#### WHAT YOU SHOULD DO
Search for the word "review" in the entries. Each line that holds it should be copied.

Stored data entries
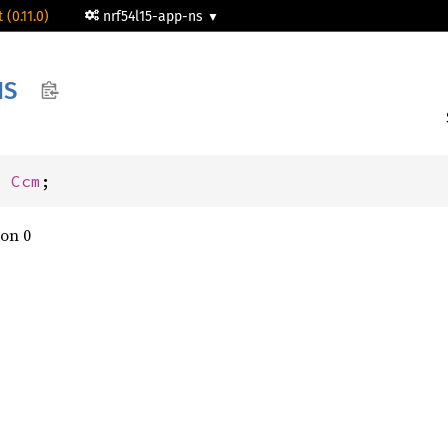
 (0.11.0)
nrf54l15-app-ns
NS
: 
Ccm
;
on 0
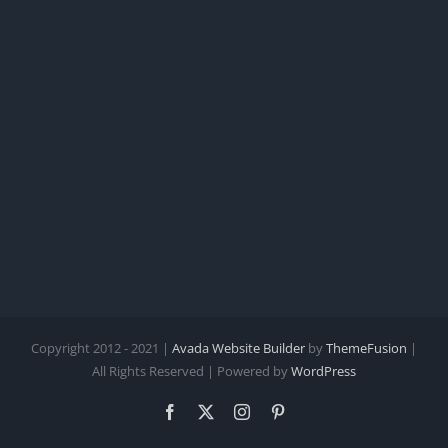
Copyright 2012 - 2021 |
Avada Website Builder
by
ThemeFusion
|
All Rights Reserved | Powered by
WordPress
Facebook
X
Instagram
Pinterest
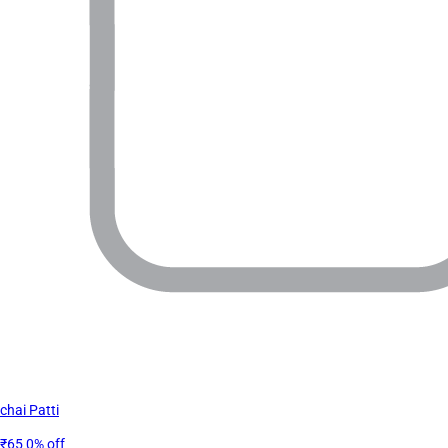
chai Patti
₹65
0% off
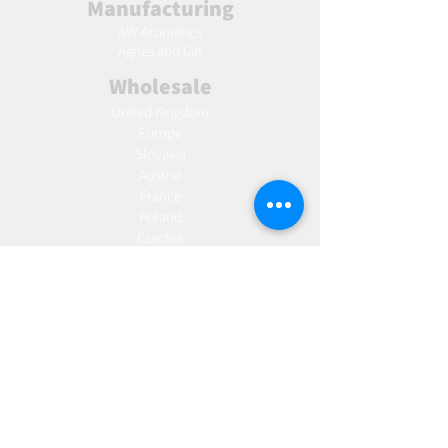
Manufacturing
AW Aromatics
Agnes and Cat
Wholesale
United Kingdom
Europe
Slovakia
Austria
France
Poland
Czechia
Hungary
Italy
Netherlands
Romania
Spain
Portugal
Croatia
Sweden
Germany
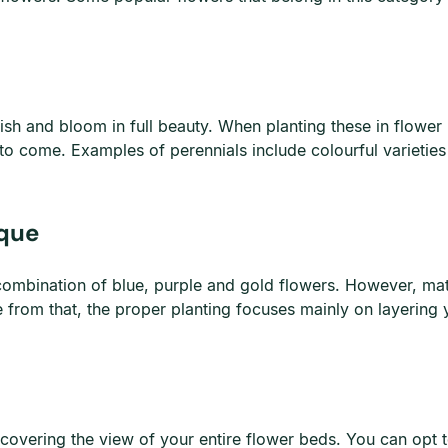
ish and bloom in full beauty. When planting these in flower b
 to come. Examples of perennials include colourful varieties 
ique
combination of blue, purple and gold flowers. However, mat
de from that, the proper planting focuses mainly on layering
t covering the view of your entire flower beds. You can opt 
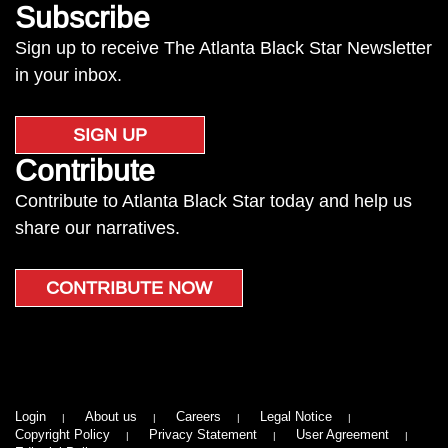
Subscribe
Sign up to receive The Atlanta Black Star Newsletter
in your inbox.
SIGN UP
Contribute
Contribute to Atlanta Black Star today and help us
share our narratives.
CONTRIBUTE NOW
Login
About us
Careers
Legal Notice
Copyright Policy
Privacy Statement
User Agreement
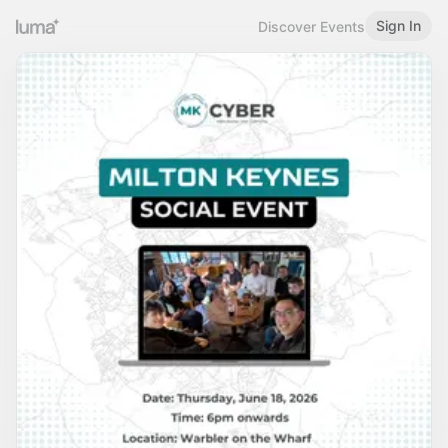
Sign In
Discover Events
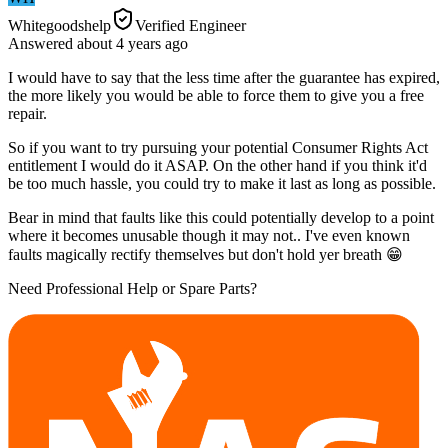
Whitegoodshelp
Verified Engineer
Answered
about 4 years
ago
I would have to say that the less time after the guarantee has expired,
the more likely you would be able to force them to give you a free
repair.
So if you want to try pursuing your potential Consumer Rights Act
entitlement I would do it ASAP. On the other hand if you think it'd
be too much hassle, you could try to make it last as long as possible.
Bear in mind that faults like this could potentially develop to a point
where it becomes unusable though it may not.. I've even known
faults magically rectify themselves but don't hold yer breath 😁
Need Professional Help or Spare Parts?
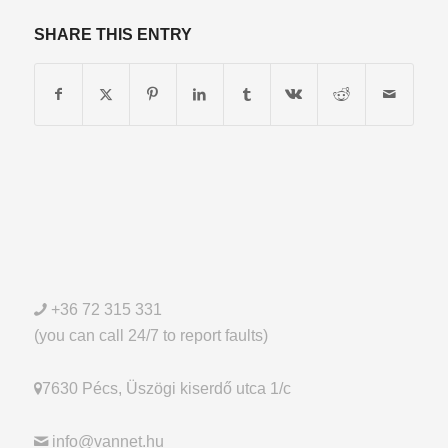
SHARE THIS ENTRY
+36 72 315 331
(you can call 24/7 to report faults)
7630 Pécs, Üszögi kiserdő utca 1/c
info@vannet.hu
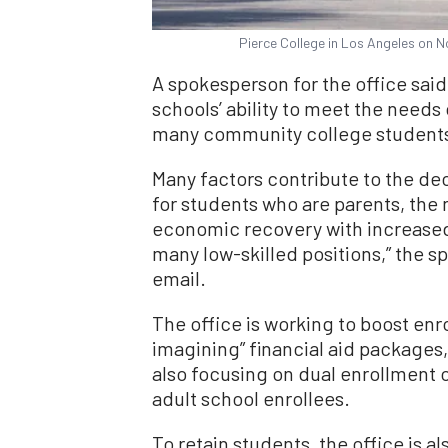
Pierce College in Los Angeles on N
A spokesperson for the office sai
schools’ ability to meet the needs
many community college students 
Many factors contribute to the dec
for students who are parents, the 
economic recovery with increased
many low-skilled positions,” the 
email.
The office is working to boost enr
imagining” financial aid packages,
also focusing on dual enrollment o
adult school enrollees.
To retain students, the office is a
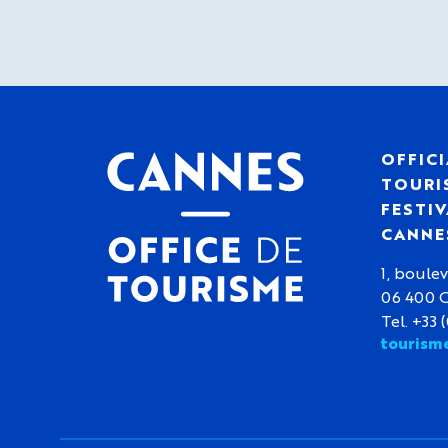
OFFICI
TOURIS
FESTIV
CANNE
1, boulev
06 400 
Tel. +33 
tourism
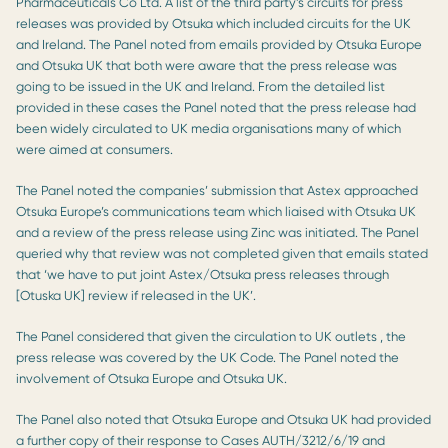
Pharmaceuticals Co Ltd. A list of the third party’s circuits for press
releases was provided by Otsuka which included circuits for the UK
and Ireland. The Panel noted from emails provided by Otsuka Europe
and Otsuka UK that both were aware that the press release was
going to be issued in the UK and Ireland. From the detailed list
provided in these cases the Panel noted that the press release had
been widely circulated to UK media organisations many of which
were aimed at consumers.
The Panel noted the companies’ submission that Astex approached
Otsuka Europe’s communications team which liaised with Otsuka UK
and a review of the press release using Zinc was initiated. The Panel
queried why that review was not completed given that emails stated
that ‘we have to put joint Astex/Otsuka press releases through
[Otuska UK] review if released in the UK’.
The Panel considered that given the circulation to UK outlets , the
press release was covered by the UK Code. The Panel noted the
involvement of Otsuka Europe and Otsuka UK.
The Panel also noted that Otsuka Europe and Otsuka UK had provided
a further copy of their response to Cases AUTH/3212/6/19 and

#### RESULT BELOW
and a review of the press release using Zinc was initiated. The Panel
queried why that review was not completed given that emails stated
[Otuska UK] review if released in the UK’.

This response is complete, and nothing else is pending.